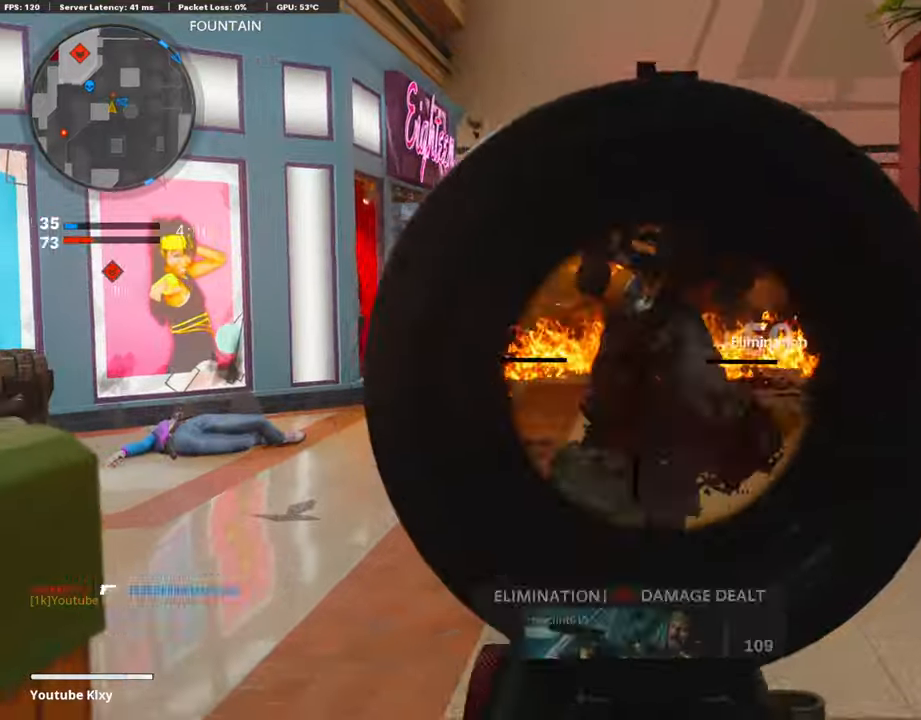
{"buttons": ["L1"], "left_stick": "left", "right_stick": "right", "events": [[17, "left_stick", "down-left"], [68, "R1", "down"], [168, "R1", "up"], [168, "right_stick", "center"], [236, "R1", "down"], [252, "right_stick", "right"], [269, "L1", "up"], [303, "R1", "up"], [303, "left_stick", "up-right"], [370, "right_stick", "center"], [454, "L1", "down"], [471, "left_stick", "left"], [471, "right_stick", "right"]]}
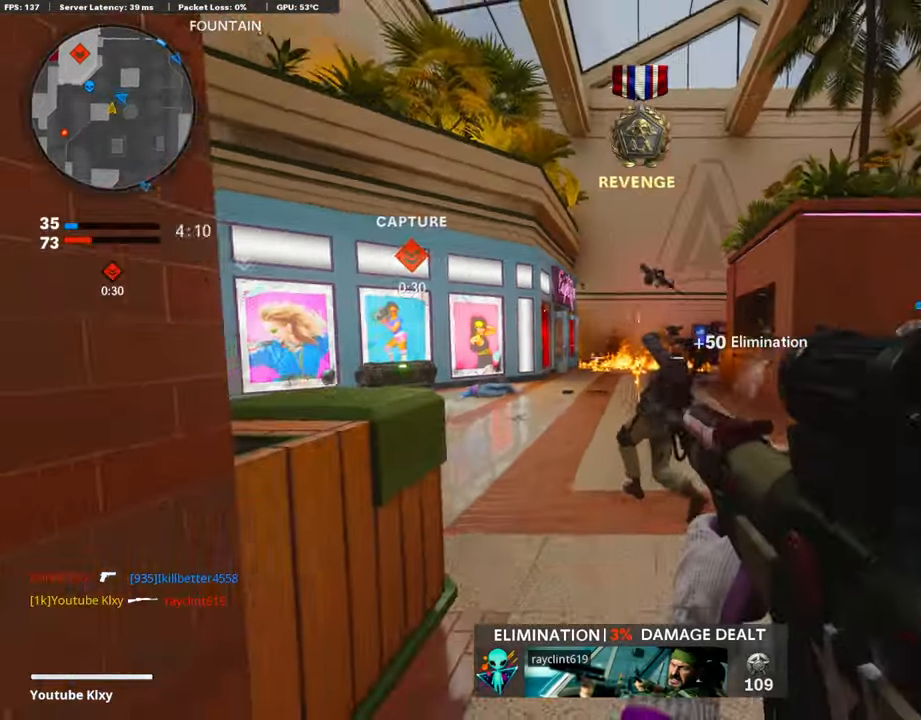
{"buttons": ["L1"], "left_stick": "center", "right_stick": "up-right", "events": [[302, "right_stick", "up-right"], [487, "left_stick", "center"]]}
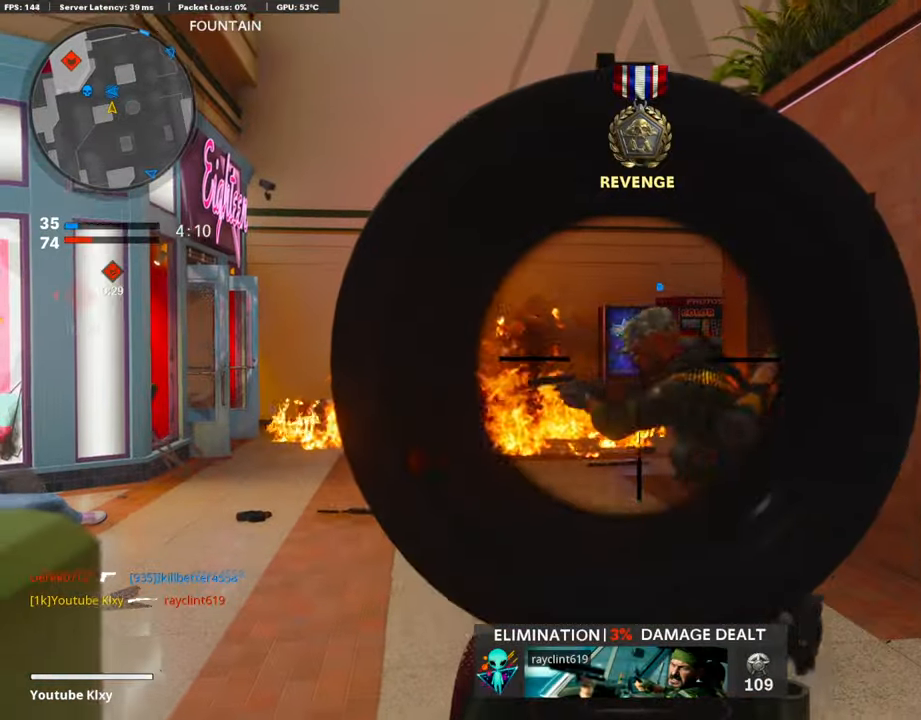
{"buttons": ["L3"], "left_stick": "up-right", "right_stick": "left", "events": [[67, "left_stick", "up-right"], [84, "right_stick", "center"], [101, "L1", "up"], [135, "L3", "down"], [168, "right_stick", "left"]]}
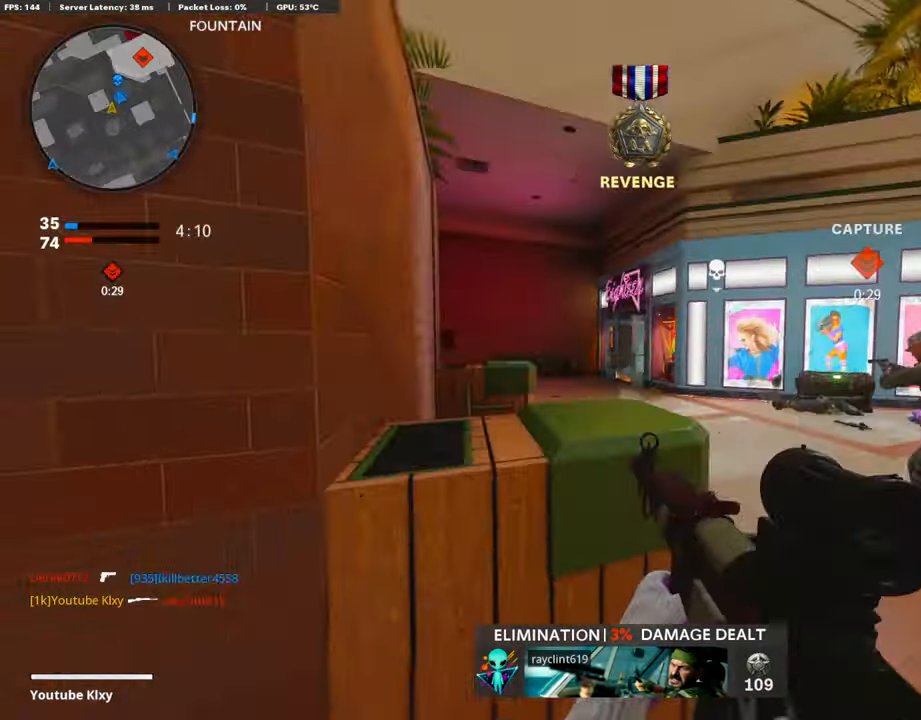
{"buttons": ["L3"], "left_stick": "up-right", "right_stick": "center", "events": [[50, "L3", "up"], [100, "L1", "down"], [117, "right_stick", "center"], [134, "left_stick", "center"], [184, "left_stick", "down-left"], [319, "left_stick", "center"], [319, "right_stick", "left"], [336, "L1", "up"], [369, "left_stick", "up-right"], [437, "L3", "down"], [453, "right_stick", "center"]]}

.....

YOUR INSTRUCTIONS
Please print the data above once more, exactly and without images.

ANSWER
{"buttons": ["L1"], "left_stick": "left", "right_stick": "right", "events": [[17, "left_stick", "down-left"], [68, "R1", "down"], [168, "R1", "up"], [168, "right_stick", "center"], [236, "R1", "down"], [252, "right_stick", "right"], [269, "L1", "up"], [303, "R1", "up"], [303, "left_stick", "up-right"], [370, "right_stick", "center"], [454, "L1", "down"], [471, "left_stick", "left"], [471, "right_stick", "right"]]}
{"buttons": ["L1"], "left_stick": "center", "right_stick": "up-right", "events": [[302, "right_stick", "up-right"], [487, "left_stick", "center"]]}
{"buttons": ["L3"], "left_stick": "up-right", "right_stick": "left", "events": [[67, "left_stick", "up-right"], [84, "right_stick", "center"], [101, "L1", "up"], [135, "L3", "down"], [168, "right_stick", "left"]]}
{"buttons": ["L3"], "left_stick": "up-right", "right_stick": "center", "events": [[50, "L3", "up"], [100, "L1", "down"], [117, "right_stick", "center"], [134, "left_stick", "center"], [184, "left_stick", "down-left"], [319, "left_stick", "center"], [319, "right_stick", "left"], [336, "L1", "up"], [369, "left_stick", "up-right"], [437, "L3", "down"], [453, "right_stick", "center"]]}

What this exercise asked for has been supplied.